Durant huit mois, les Franco-Algériens ont été les spectateurs impuissants de l'escalade diplomatique entre Paris et Alger. En région parisienne, RFI est allé recueillir leurs témoignages à l'occasion d'un projet théâtral monté par Abdelwaheb Sefsaf, directeur du théâtre de Sartrouville.
Après huit mois d'une crise diplomatique sans précédent entre Paris et Alger, d'escalade, de menaces et de mesures de rétorsion, la France annonce une « nouvelle phase » dans les relations entre les deux pays, après une visite du ministre français des Affaires étrangères à Alger, dimanche 6 avril. Ce n'était évidemment pas la première crise entre les deux pays depuis l'indépendance de l'Algérie en 1962, et les sujets sensibles sont encore si nombreux que cette réconciliation semble fragile. Des tensions récurrentes qui viennent d'abord heurter tous ceux qui ont des liens avec les deux côtés de la Méditerranée ; les Algériens de France, les binationaux, les enfants d'Algériens, tous ceux qui font que les liens entre les deux pays sont indémêlables.
En région parisienne, tous les vendredis soir, Abdelwaheb Sefsaf, le directeur du théâtre de Sartrouville, anime un atelier pour comédiens amateurs. Sur les 14 participants, les trois-quarts ont des liens avec l'Algérie. Ils ont entre 42 et 65 ans et ont accepté de nous raconter comment ils avaient traversé cette énième crise entre Paris et Alger. « Comme une violence inouïe, parce que cela remet en cause la question de la légitimité », confie d'emblée Mohamed, venu en France à l'âge de huit ans seulement en 1968.
Malika, dont les parents sont originaires d'Algérie, évoque la mise à l'écart du journaliste Jean-Michel Apathie pour avoir comparé les crimes de l'armée coloniale française en Algérie, à certaines exactions commises par les nazis. « Moi, cela m'a mise très mal à l'aise, et je crois que ce qui m'a fait le plus mal, c'est que tu as une espèce de négation par rapport aux exactions de la France en Algérie », estime-t-elle. Pour nos quatre comédiens amateurs, c'est l'un des plus gros nœuds. Selon eux, la France ne parvient toujours pas à regarder la réalité de son passé en Algérie.

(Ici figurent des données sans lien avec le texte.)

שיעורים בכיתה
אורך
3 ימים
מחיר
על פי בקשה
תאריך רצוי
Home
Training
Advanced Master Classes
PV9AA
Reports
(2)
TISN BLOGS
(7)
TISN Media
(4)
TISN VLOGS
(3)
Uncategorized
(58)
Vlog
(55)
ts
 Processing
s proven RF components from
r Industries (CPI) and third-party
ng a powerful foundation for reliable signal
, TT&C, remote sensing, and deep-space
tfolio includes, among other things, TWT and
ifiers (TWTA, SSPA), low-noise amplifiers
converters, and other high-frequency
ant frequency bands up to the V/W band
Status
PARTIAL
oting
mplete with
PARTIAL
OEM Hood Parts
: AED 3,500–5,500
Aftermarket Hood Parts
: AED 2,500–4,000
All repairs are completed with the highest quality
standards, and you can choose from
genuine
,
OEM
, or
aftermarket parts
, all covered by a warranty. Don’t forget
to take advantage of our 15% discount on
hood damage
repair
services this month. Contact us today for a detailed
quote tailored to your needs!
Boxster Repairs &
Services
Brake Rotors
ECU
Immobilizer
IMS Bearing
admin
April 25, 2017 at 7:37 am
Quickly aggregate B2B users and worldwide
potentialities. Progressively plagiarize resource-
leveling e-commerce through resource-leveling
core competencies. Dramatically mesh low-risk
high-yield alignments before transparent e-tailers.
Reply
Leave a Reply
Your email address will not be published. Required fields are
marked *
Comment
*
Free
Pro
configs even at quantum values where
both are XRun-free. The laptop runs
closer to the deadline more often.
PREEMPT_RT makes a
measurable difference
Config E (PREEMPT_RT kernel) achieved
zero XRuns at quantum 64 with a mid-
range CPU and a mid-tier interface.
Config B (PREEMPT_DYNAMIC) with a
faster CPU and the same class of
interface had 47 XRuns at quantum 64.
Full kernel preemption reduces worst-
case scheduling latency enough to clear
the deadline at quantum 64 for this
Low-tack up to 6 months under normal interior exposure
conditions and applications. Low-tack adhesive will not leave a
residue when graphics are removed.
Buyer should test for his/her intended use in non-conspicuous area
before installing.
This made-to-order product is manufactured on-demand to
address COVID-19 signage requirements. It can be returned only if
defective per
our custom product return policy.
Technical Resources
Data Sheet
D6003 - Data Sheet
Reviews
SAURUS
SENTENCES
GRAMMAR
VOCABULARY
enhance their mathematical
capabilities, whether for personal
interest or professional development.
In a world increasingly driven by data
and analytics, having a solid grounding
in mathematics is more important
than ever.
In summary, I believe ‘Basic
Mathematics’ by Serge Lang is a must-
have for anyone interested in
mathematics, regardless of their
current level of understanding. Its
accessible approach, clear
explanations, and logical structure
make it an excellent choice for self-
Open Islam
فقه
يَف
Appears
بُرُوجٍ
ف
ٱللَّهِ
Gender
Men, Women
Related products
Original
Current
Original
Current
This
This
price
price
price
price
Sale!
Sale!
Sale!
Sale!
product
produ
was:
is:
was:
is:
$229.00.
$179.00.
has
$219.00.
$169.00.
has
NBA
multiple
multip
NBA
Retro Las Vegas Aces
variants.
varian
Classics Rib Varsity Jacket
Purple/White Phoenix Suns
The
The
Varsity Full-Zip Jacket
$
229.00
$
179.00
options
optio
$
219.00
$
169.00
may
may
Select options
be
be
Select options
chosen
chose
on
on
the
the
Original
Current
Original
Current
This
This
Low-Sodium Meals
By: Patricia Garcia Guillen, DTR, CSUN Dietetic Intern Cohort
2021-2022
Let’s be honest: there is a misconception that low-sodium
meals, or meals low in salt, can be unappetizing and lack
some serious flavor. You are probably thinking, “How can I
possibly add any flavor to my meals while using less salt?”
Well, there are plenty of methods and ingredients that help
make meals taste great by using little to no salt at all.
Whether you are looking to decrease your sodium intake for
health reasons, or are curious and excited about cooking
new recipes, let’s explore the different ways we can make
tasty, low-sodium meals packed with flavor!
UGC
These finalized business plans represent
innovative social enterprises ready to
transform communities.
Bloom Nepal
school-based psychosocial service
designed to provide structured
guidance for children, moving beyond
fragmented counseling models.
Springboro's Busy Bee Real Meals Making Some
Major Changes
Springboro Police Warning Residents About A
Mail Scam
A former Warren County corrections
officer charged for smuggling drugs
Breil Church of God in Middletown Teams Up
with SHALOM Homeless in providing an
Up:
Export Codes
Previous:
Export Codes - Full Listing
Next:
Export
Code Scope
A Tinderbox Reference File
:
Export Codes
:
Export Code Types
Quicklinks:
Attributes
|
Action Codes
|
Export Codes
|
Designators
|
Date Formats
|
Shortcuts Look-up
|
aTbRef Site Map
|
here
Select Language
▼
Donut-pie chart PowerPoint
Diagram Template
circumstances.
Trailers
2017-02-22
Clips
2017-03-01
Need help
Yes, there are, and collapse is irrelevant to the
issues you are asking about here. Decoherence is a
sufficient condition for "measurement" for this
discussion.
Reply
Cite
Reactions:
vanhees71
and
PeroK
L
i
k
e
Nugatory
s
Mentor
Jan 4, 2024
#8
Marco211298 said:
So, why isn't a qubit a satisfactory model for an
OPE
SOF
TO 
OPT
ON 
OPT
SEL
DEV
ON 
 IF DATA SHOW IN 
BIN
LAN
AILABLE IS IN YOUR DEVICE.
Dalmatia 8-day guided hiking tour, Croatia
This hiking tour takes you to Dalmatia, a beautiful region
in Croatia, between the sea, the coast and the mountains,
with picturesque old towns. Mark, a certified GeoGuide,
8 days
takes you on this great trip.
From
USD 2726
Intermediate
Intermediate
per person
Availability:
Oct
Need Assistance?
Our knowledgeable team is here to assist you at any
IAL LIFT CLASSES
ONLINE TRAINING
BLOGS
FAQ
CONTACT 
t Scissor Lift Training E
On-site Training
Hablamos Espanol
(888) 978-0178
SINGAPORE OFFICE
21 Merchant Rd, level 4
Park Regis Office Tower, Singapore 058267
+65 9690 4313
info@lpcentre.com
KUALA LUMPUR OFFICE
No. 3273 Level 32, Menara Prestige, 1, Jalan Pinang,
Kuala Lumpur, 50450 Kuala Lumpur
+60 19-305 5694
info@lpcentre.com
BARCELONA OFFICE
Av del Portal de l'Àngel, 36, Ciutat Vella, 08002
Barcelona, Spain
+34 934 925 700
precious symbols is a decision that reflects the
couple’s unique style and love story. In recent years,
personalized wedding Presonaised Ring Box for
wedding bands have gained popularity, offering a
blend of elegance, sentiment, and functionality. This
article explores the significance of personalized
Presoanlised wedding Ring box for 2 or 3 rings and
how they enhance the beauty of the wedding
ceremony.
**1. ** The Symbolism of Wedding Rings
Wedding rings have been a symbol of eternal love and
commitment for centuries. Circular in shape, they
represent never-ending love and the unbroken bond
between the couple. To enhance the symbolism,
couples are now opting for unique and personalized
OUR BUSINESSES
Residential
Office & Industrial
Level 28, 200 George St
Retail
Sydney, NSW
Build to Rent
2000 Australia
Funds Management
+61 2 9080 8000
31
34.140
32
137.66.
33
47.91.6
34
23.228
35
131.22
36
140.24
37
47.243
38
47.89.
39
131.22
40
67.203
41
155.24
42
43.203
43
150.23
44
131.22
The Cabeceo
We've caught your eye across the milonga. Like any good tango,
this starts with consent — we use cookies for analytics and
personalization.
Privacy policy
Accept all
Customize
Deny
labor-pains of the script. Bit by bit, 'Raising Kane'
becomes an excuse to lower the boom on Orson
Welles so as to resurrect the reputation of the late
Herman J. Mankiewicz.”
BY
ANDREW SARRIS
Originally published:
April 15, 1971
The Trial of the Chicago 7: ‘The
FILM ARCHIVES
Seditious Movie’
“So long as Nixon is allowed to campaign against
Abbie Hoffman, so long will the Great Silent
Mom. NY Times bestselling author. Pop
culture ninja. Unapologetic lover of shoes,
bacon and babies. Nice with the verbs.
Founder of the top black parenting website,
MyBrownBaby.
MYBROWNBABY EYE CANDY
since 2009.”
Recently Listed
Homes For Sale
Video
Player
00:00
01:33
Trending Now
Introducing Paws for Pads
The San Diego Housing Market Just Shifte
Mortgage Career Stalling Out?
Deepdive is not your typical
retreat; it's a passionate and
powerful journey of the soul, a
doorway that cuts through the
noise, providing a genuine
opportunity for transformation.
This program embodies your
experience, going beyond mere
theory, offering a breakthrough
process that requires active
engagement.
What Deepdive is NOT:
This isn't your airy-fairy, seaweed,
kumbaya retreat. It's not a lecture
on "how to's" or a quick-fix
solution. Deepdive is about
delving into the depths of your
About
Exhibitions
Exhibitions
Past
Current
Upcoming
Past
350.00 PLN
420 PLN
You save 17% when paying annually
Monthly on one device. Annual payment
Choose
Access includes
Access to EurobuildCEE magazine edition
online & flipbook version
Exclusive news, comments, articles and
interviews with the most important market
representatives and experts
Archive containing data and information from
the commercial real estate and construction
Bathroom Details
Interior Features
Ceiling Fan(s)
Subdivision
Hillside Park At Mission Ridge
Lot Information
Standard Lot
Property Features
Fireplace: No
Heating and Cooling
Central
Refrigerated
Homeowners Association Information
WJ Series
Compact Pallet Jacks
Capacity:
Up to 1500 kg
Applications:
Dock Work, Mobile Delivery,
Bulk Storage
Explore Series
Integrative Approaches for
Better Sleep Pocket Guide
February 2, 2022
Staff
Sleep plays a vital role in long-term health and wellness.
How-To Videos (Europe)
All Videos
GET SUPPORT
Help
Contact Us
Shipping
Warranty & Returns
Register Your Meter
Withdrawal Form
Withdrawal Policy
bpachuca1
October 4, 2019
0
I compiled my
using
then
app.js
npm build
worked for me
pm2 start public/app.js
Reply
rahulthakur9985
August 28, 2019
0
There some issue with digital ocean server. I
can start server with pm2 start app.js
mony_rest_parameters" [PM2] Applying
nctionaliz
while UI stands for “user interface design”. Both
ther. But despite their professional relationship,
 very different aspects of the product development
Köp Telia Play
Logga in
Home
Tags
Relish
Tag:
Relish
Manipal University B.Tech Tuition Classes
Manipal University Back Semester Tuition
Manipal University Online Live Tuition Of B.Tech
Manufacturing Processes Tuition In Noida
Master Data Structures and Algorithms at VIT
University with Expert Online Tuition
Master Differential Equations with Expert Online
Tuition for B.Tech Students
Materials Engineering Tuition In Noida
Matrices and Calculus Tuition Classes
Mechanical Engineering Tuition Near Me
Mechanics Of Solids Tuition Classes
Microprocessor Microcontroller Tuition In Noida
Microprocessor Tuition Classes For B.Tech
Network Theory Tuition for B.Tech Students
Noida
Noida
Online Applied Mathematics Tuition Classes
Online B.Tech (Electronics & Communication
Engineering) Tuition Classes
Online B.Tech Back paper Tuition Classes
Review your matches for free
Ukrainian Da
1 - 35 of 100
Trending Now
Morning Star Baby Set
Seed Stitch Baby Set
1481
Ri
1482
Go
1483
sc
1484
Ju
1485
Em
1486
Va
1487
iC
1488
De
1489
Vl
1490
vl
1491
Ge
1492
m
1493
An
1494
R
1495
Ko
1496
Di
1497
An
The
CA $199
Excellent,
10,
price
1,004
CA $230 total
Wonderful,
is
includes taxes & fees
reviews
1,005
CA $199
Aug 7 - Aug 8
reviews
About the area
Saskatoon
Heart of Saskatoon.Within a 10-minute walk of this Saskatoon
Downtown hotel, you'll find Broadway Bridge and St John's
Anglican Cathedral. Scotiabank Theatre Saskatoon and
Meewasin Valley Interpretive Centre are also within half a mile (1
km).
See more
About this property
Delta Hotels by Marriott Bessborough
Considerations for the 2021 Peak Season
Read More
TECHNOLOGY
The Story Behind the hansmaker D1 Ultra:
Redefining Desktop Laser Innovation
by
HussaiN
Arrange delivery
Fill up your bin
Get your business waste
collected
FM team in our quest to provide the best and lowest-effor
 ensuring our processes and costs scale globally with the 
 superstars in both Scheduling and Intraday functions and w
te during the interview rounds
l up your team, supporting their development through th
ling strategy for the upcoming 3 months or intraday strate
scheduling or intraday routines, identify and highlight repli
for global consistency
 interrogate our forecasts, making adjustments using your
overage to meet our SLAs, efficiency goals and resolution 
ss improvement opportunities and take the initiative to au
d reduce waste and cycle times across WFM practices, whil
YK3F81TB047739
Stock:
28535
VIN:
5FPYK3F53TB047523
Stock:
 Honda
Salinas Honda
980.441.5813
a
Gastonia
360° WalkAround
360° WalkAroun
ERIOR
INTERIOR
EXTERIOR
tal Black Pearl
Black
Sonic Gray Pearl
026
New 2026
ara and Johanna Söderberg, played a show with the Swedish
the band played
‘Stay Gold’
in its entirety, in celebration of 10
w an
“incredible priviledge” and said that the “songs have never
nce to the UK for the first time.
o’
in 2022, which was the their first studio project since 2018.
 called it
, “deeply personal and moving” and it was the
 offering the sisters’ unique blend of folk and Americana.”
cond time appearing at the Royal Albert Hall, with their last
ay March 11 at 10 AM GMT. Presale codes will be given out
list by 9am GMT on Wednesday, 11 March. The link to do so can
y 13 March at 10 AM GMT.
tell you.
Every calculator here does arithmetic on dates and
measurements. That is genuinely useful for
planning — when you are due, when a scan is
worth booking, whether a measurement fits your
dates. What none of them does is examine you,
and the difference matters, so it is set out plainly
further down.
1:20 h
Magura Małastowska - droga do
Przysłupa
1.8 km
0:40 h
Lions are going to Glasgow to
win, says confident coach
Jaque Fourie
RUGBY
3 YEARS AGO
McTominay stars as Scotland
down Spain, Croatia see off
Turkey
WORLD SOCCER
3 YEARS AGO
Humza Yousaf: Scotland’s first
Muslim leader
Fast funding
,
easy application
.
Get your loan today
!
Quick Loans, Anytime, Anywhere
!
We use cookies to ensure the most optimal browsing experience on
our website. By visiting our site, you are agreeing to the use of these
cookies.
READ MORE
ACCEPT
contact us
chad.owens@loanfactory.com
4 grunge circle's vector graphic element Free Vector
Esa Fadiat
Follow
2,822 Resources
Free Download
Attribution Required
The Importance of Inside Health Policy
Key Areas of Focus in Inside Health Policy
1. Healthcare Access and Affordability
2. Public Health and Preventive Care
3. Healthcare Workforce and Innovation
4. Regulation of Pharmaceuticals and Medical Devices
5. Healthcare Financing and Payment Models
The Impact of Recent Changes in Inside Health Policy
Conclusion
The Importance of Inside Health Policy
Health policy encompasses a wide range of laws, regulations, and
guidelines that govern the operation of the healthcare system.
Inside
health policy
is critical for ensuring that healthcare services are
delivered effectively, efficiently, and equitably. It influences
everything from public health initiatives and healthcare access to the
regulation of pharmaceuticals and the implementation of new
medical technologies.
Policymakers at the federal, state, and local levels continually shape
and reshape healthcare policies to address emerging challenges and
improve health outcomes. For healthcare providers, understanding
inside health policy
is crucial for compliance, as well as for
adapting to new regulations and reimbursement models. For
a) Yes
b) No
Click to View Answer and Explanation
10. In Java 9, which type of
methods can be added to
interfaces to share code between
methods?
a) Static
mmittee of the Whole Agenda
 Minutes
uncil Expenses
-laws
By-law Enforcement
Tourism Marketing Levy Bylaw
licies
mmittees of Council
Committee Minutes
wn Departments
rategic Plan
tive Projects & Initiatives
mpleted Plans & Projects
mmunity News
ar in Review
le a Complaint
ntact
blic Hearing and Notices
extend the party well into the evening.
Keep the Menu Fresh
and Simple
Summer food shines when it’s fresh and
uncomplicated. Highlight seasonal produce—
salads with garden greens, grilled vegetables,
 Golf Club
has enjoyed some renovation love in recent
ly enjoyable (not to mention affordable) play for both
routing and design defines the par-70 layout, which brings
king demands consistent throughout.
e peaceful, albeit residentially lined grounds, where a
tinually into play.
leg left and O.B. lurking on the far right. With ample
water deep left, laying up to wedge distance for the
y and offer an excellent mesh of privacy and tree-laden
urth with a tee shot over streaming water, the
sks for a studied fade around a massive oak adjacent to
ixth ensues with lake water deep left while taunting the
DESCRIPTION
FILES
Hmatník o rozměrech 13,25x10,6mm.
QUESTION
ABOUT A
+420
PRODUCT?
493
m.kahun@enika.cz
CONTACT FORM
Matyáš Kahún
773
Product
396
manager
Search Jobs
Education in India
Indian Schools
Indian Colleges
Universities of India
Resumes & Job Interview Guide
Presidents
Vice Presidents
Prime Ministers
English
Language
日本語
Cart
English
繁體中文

« Je crois que la difficulté, elle est là : on n'arrive pas à s'entendre sur l'Histoire. Être Algérien, pour les gens, cela veut aussi dire être musulman. On a l'impression d'avoir un double handicap », regrette-t-elle. « C'est la double peine. Tous les musulmans sont attaqués aujourd'hui, mais l'Algérien, c'est la cible. Certains politiciens se sont dit "Voilà, on va toucher l'Algérie", parce qu'ils ont tous des comptes à régler avec les Algériens », estime Mohamed. « J'ai l'impression qu'être Français intégré ou assimilé, c'est renoncer à ses origines. Pour moi, c'est une hérésie », entend-on encore.
Alors, rien d'étonnant si le projet théâtral que leur a proposé Abdelwaheb Sefsaf les inspire. Il s'intitule Français du futur et ils l'écrivent ensemble. « Si j'ai besoin, moi, de faire ce travail, c'est parce que, quand j'étais enfant, j'étais assez troublé par le fait qu'on me qualifiait, non pas de Français de première génération, mais plutôt d'immigré de seconde génération, comme si mes enfants allaient être des immigrés de troisième génération, et ainsi de suite jusqu'à ne jamais devenir Français » se désespère le metteur en scène.
Mais c'est aussi son histoire qu'il lui fait dire que Paris et Alger n'ont pas d'autres choix que de se réconcilier. « La France a une histoire de 200 ans avec un pays arabe qui s'appelle l'Algérie. On ne peut pas la balayer d'un revers de main. Ce n'est pas possible. C'est d'abord nier l'histoire, c'est insulter la mémoire des disparus. Mais, pire encore, c'est insulter la mémoire des vivants. On tente de réduire l'écartèlement auquel on nous assigne, mais à un moment donné, cela devient intenable », explique-t-il.
Ainsi, pour ne pas se sentir écartelé, la petite troupe a décidé de se servir de son vécu, de ses richesses, pour dresser ensemble le portrait de ce qu'elle incarne, en partie : le « Français du futur ».